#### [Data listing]
━━━━━━━━━━━━━━━━━━━━
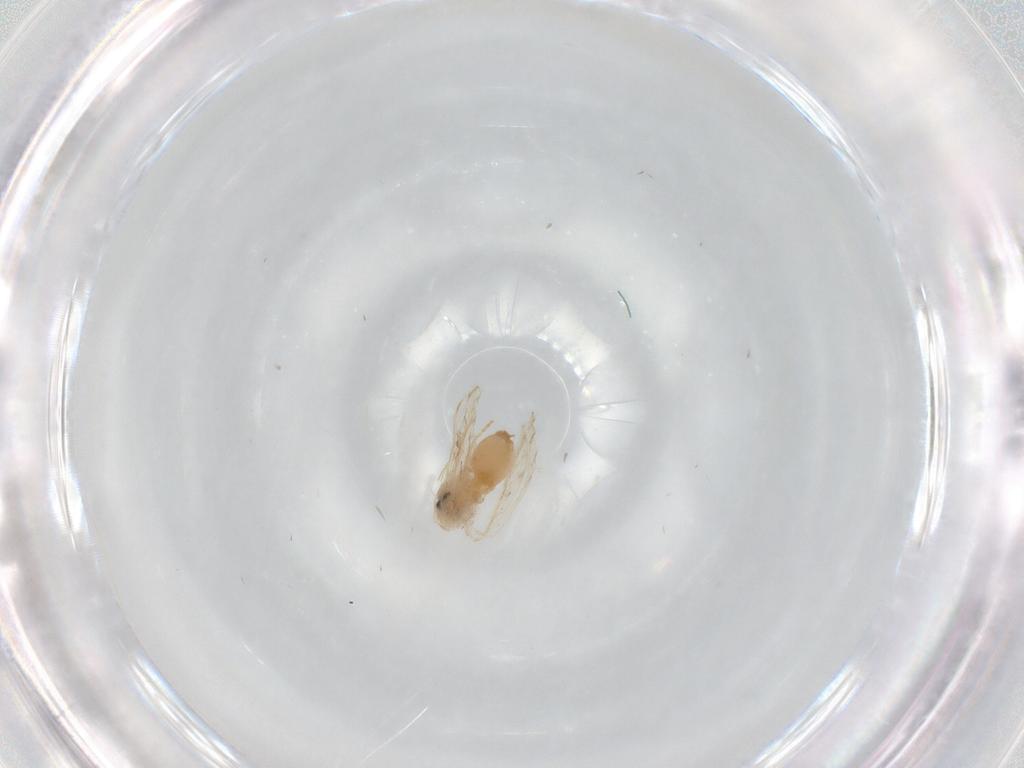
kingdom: Animalia
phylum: Arthropoda
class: Insecta
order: Diptera
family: Psychodidae
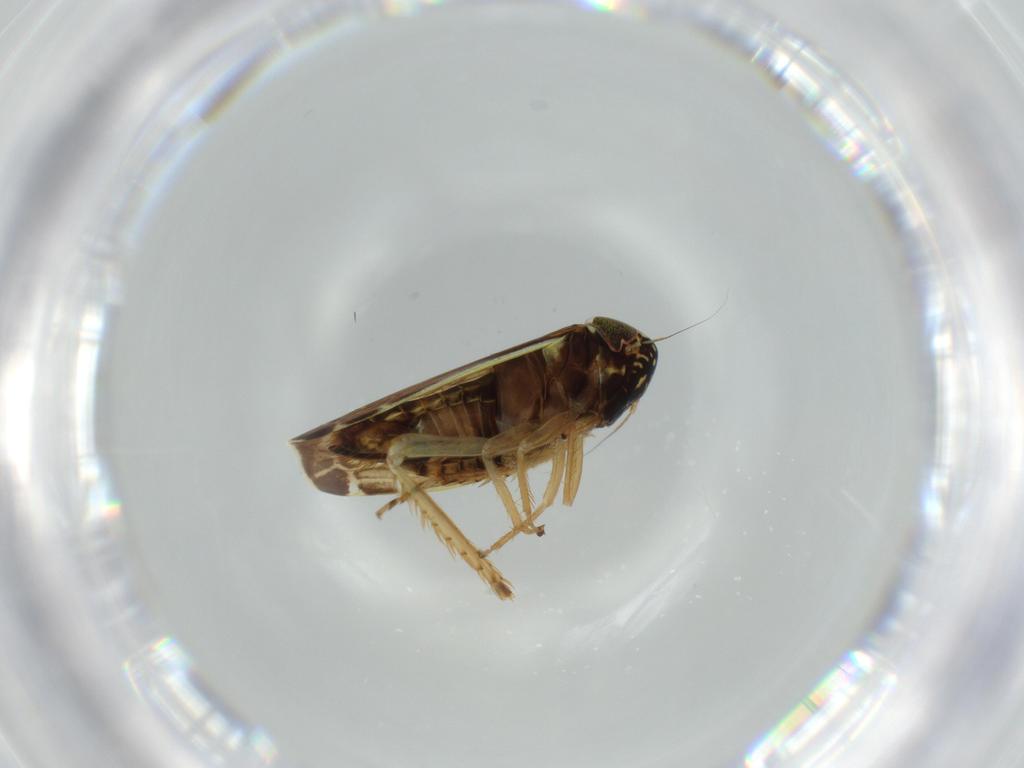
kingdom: Animalia
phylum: Arthropoda
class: Insecta
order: Hemiptera
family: Cicadellidae
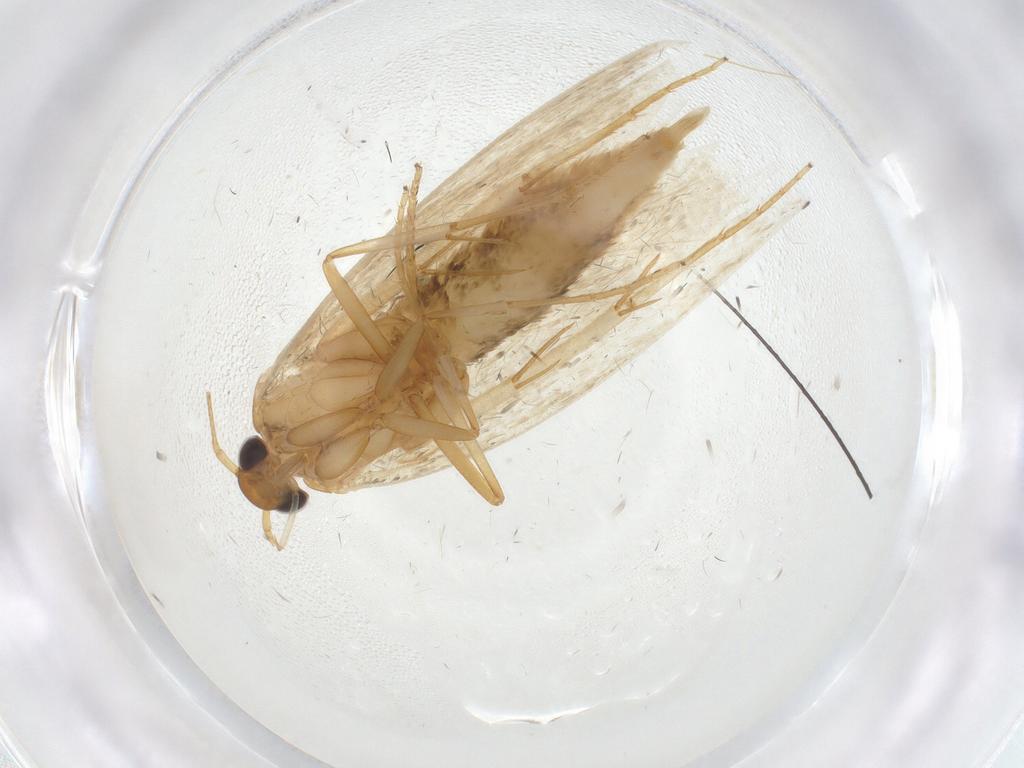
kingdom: Animalia
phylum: Arthropoda
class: Insecta
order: Lepidoptera
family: Oecophoridae
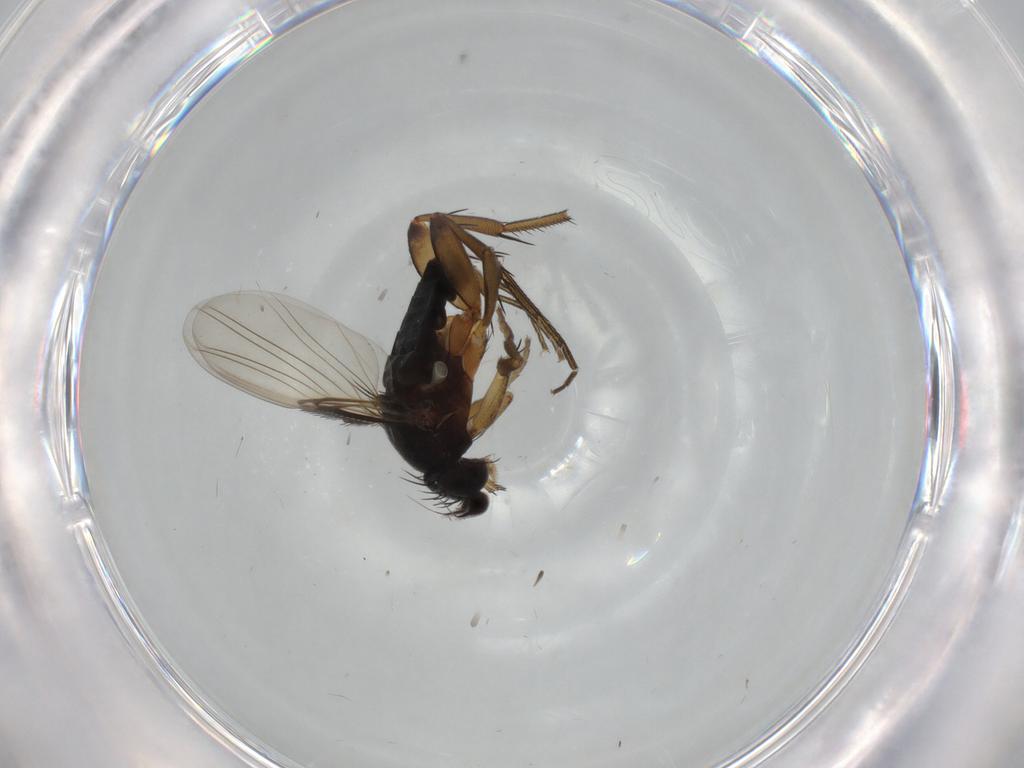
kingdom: Animalia
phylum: Arthropoda
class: Insecta
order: Diptera
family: Phoridae
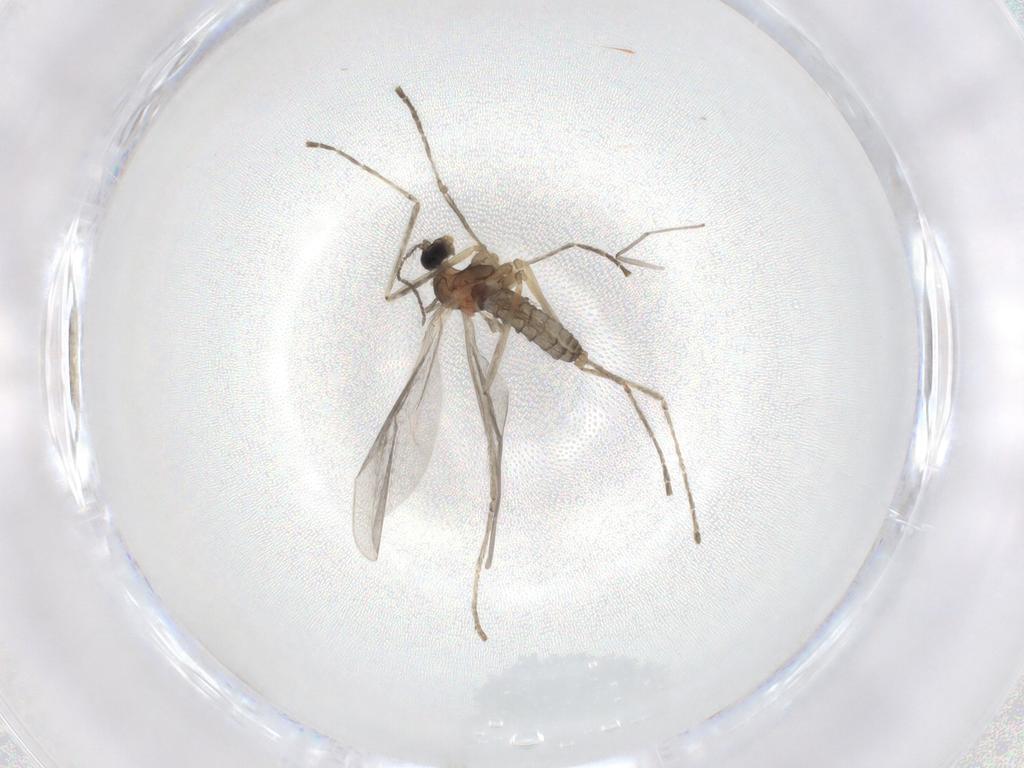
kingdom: Animalia
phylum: Arthropoda
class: Insecta
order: Diptera
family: Cecidomyiidae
━━━━━━━━━━━━━━━━━━━━
#### [Exercise objective]
Extract every classification line from all five entries above, copying each one word for word, and leave the pictures out of your answer.

#### [The reply]
kingdom: Animalia
phylum: Arthropoda
class: Insecta
order: Diptera
family: Psychodidae
kingdom: Animalia
phylum: Arthropoda
class: Insecta
order: Hemiptera
family: Cicadellidae
kingdom: Animalia
phylum: Arthropoda
class: Insecta
order: Lepidoptera
family: Oecophoridae
kingdom: Animalia
phylum: Arthropoda
class: Insecta
order: Diptera
family: Phoridae
kingdom: Animalia
phylum: Arthropoda
class: Insecta
order: Diptera
family: Cecidomyiidae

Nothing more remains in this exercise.